La porte d’entrée, imposante, entourée de pierres de taille de couleur (grès rose) qui donnent une forme de bouteille à l’ensemble est surmontée d'une petite fenêtre et d’un linteau qui indique le nom et les qualités du propriétaire.


Le toit est couvert de tuiles rousses et des pierres d'angle apparentes renforcent l’impression de robustesse de la maison.
Les fenêtres sont assez petites, et dites « à petit bois » c’est-à-dire à petits carreaux et réparties symétriquement par rapport à un axe vertical.

 

 

La maison souletine

 

Du fait de sa position géographique à l’est du Pays basque, à la frontière avec le Béarn, et sur les premières pentes d’altitude des Pyrénées, la maison souletine diffère fortement de ses cousines des autres provinces d’Iparralde.

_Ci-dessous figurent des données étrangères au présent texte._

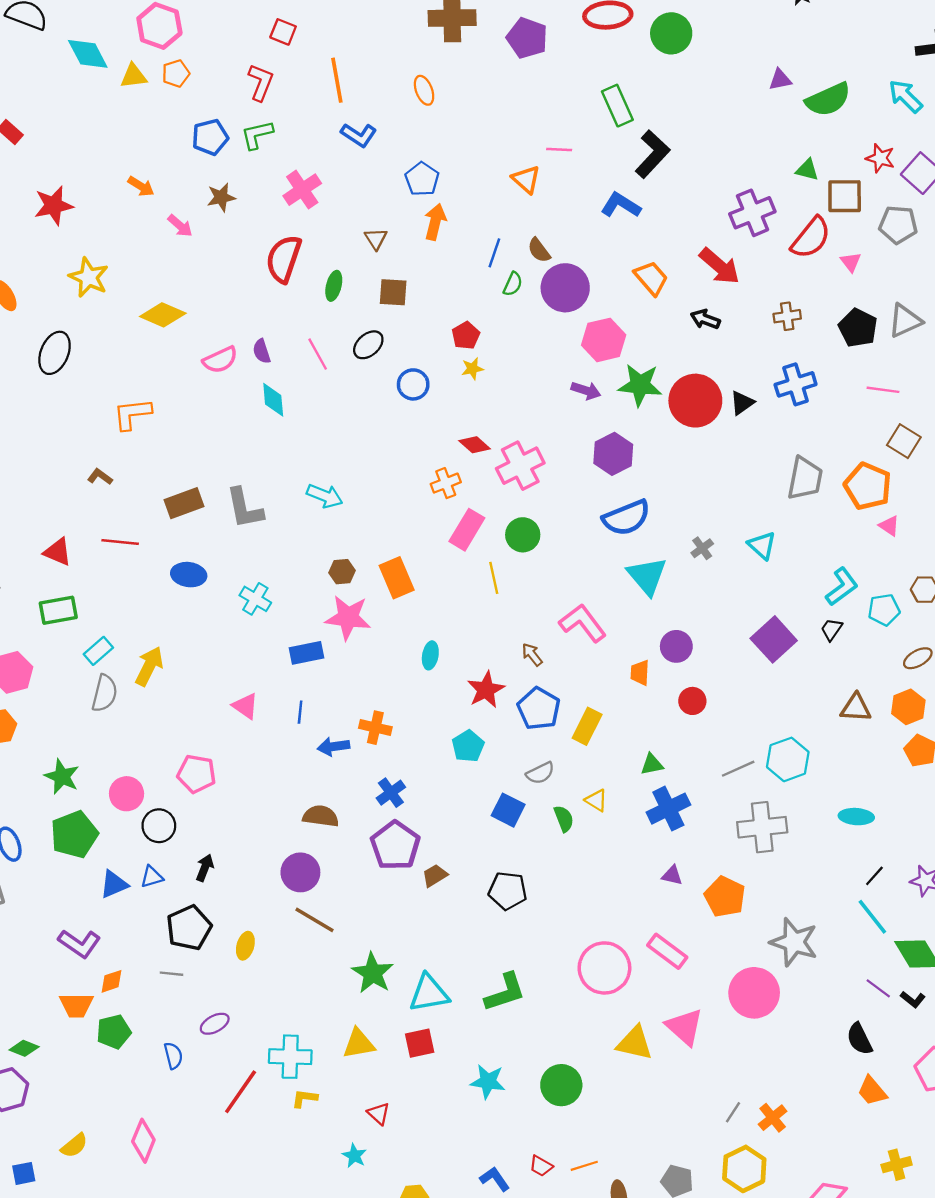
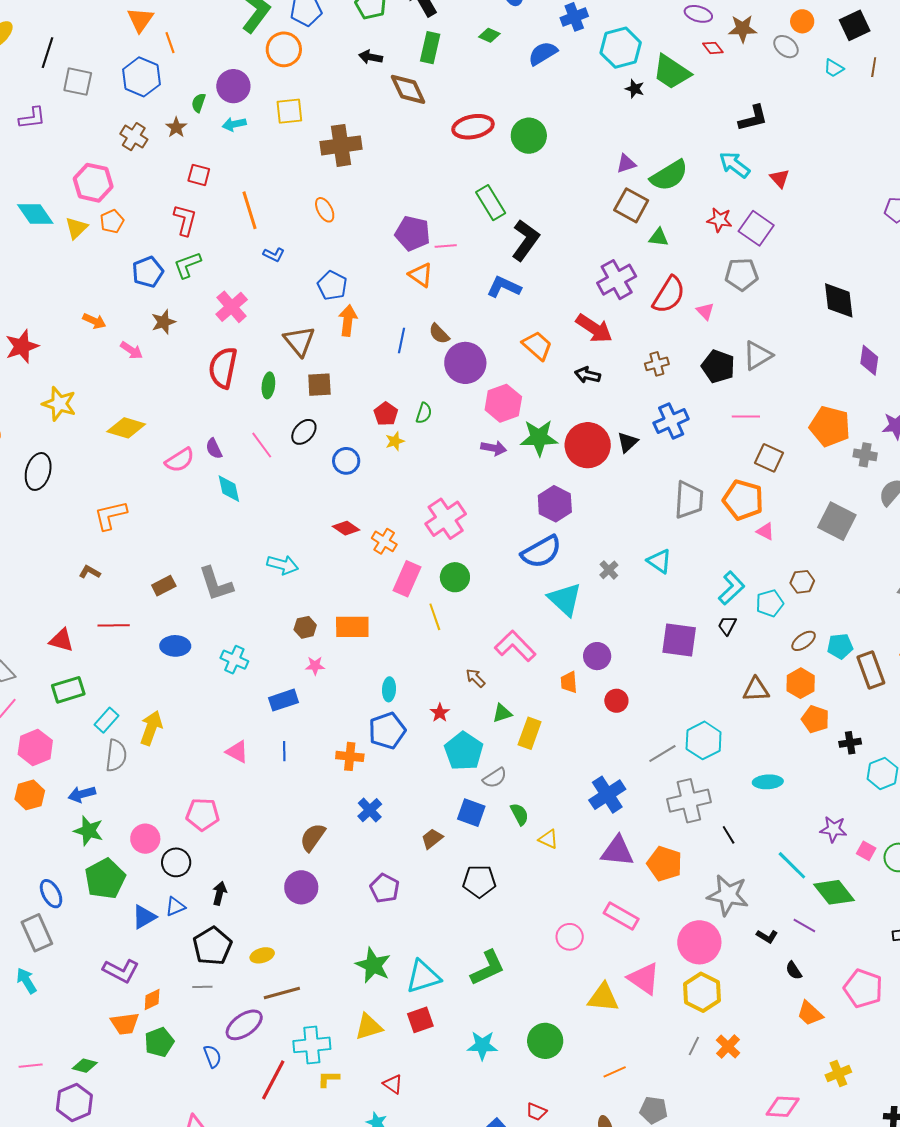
purple pentagon: (527, 38) -> (413, 233), moved
yellow triangle: (134, 76) -> (76, 228), turned -30
blue L-shape: (359, 135) -> (274, 255), size x0.7
brown square: (845, 196) -> (631, 205), moved, turned 36
brown triangle: (376, 239) -> (299, 341), size x1.6
green semicircle: (513, 284) -> (424, 413), moved
red diamond: (475, 445) -> (346, 528), moved
purple hexagon: (613, 454) -> (555, 504), moved
orange cross: (446, 483) -> (384, 541), turned -30
brown rectangle: (184, 503) -> (164, 586), size x0.7
orange rectangle: (397, 578) -> (352, 627), turned -60
pink star: (348, 617) -> (315, 666), size x0.5
purple square: (774, 639) -> (679, 640), turned -33
red star: (486, 690) -> (440, 713), size x0.6
blue pentagon: (539, 709) -> (387, 731), moved, turned 30
cyan pentagon: (468, 746) -> (464, 751), moved, size x1.4
blue arrow: (333, 747) -> (82, 794), moved
green triangle: (652, 764) -> (502, 713), moved
yellow triangle: (596, 800) -> (548, 839), moved
brown semicircle: (321, 816) -> (313, 837), turned -56
purple pentagon: (395, 845) -> (385, 888), moved, size x0.7
brown trapezoid: (435, 875) -> (432, 839), moved
purple triangle: (672, 875) -> (617, 851), size x1.8
black line: (874, 876) -> (729, 835), moved, turned -66
brown line: (314, 920) -> (282, 993), moved, turned -39
yellow ellipse: (245, 946) -> (262, 955), turned 65
pink circle: (604, 968) -> (570, 937), size x0.6
black L-shape: (913, 999) -> (767, 936), moved
purple ellipse: (215, 1024) -> (244, 1025), size x1.5
black semicircle: (859, 1039) -> (794, 970), size x0.7
orange line: (584, 1166) -> (615, 1072), moved
yellow hexagon: (744, 1169) -> (702, 992), moved

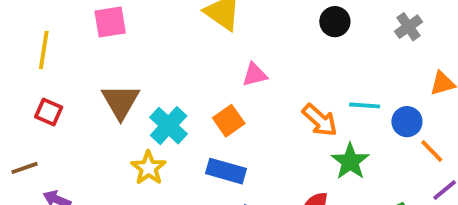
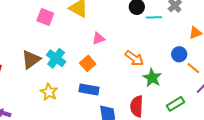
pink square: (110, 22) -> (45, 17), moved, turned 36
brown triangle: (120, 102) -> (31, 59), turned 30
cyan line: (365, 105) -> (154, 17), moved
cyan cross: (169, 126) -> (56, 58), moved

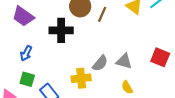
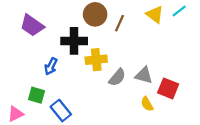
blue arrow: (26, 53) -> (51, 66), moved
red square: (160, 57) -> (168, 88), moved
yellow cross: (81, 78) -> (96, 60), moved

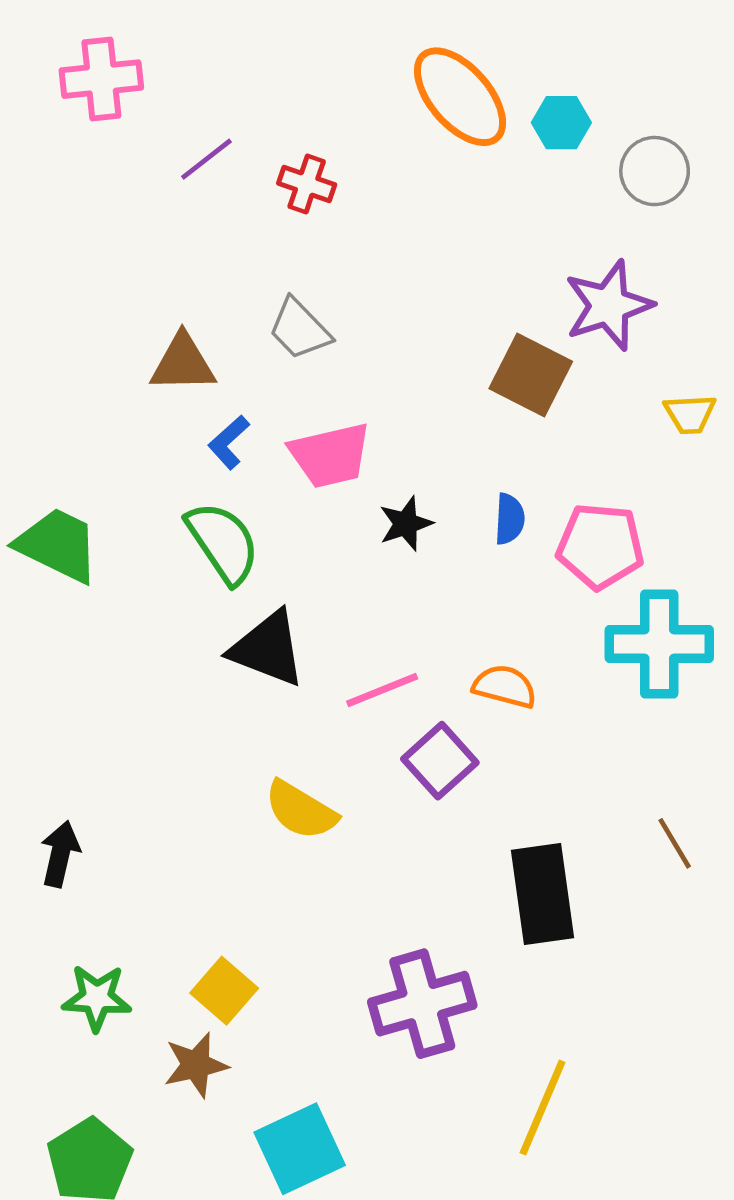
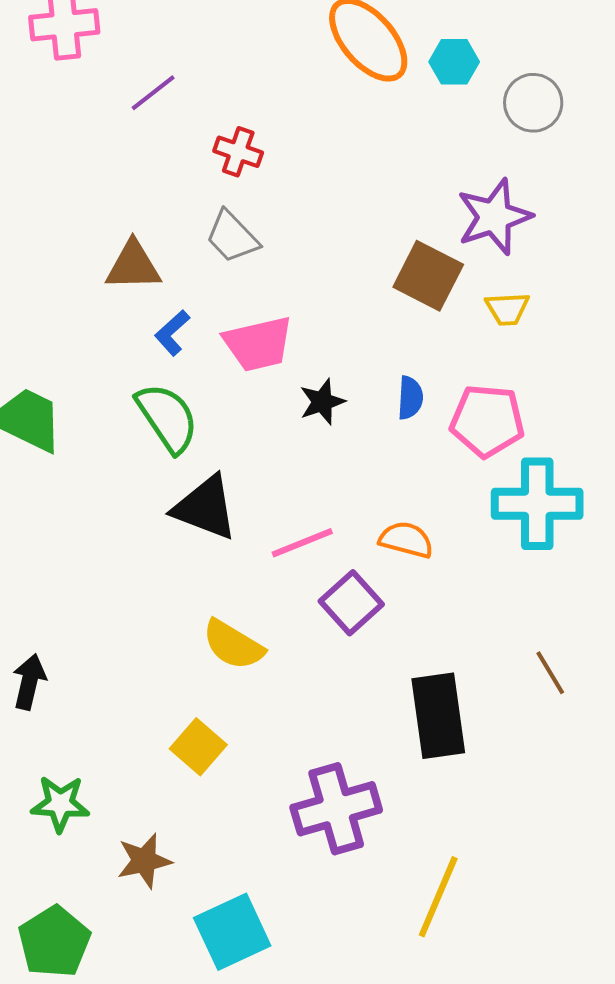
red cross: (307, 184) -> (238, 152), moved
yellow trapezoid: (690, 414) -> (507, 309), moved
yellow square: (224, 991) -> (198, 747), moved

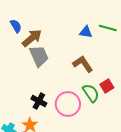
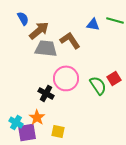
gray trapezoid: (39, 56) -> (46, 48), turned -60
brown L-shape: (83, 64) -> (70, 40), moved
pink circle: (68, 104) -> (66, 78), moved

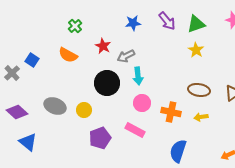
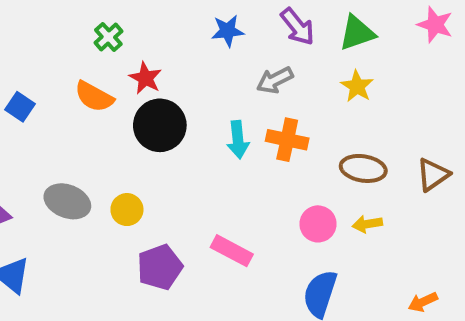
red star: (103, 46) -> (145, 78), moved
gray arrow: (126, 56) -> (275, 80), moved
black circle: (107, 83) -> (160, 125), moved
pink circle: (142, 103) -> (318, 224), moved
orange cross: (171, 112) -> (287, 140), moved

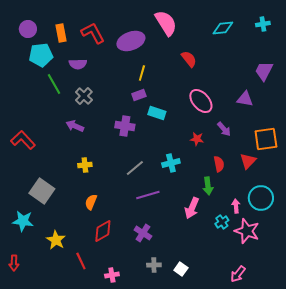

Elle subit les influences climatiques de la montagne, éloignée de l’océan (donc moins soumises aux pluies portées par les vents d’ouest) et économiques et religieuses du Béarn.


La maison souletine est prête à affronter la neige et ses toits sont pointus et à forte pente, souvent terminés par un coyau qui se redresse à l’extrémité de la toiture.


La maison n’est plus d’un seul tenant massif comme en Labourd ou en Basse-Navarre, mais peut s’ériger en équerre, en T, ou se répartir en plusieurs bâtiments autour d’une cour, tout comme en Béarn.
Les murs, sans pan de bois, sont en pierre, calcaires ou marnes, ou en galets des torrents se rapprochant ainsi de la maison béarnaise avec ses murs ornés de galets des gaves.


La couverture est en ardoises de Bedous (Béarn) ou de Lourdes (Bigorre).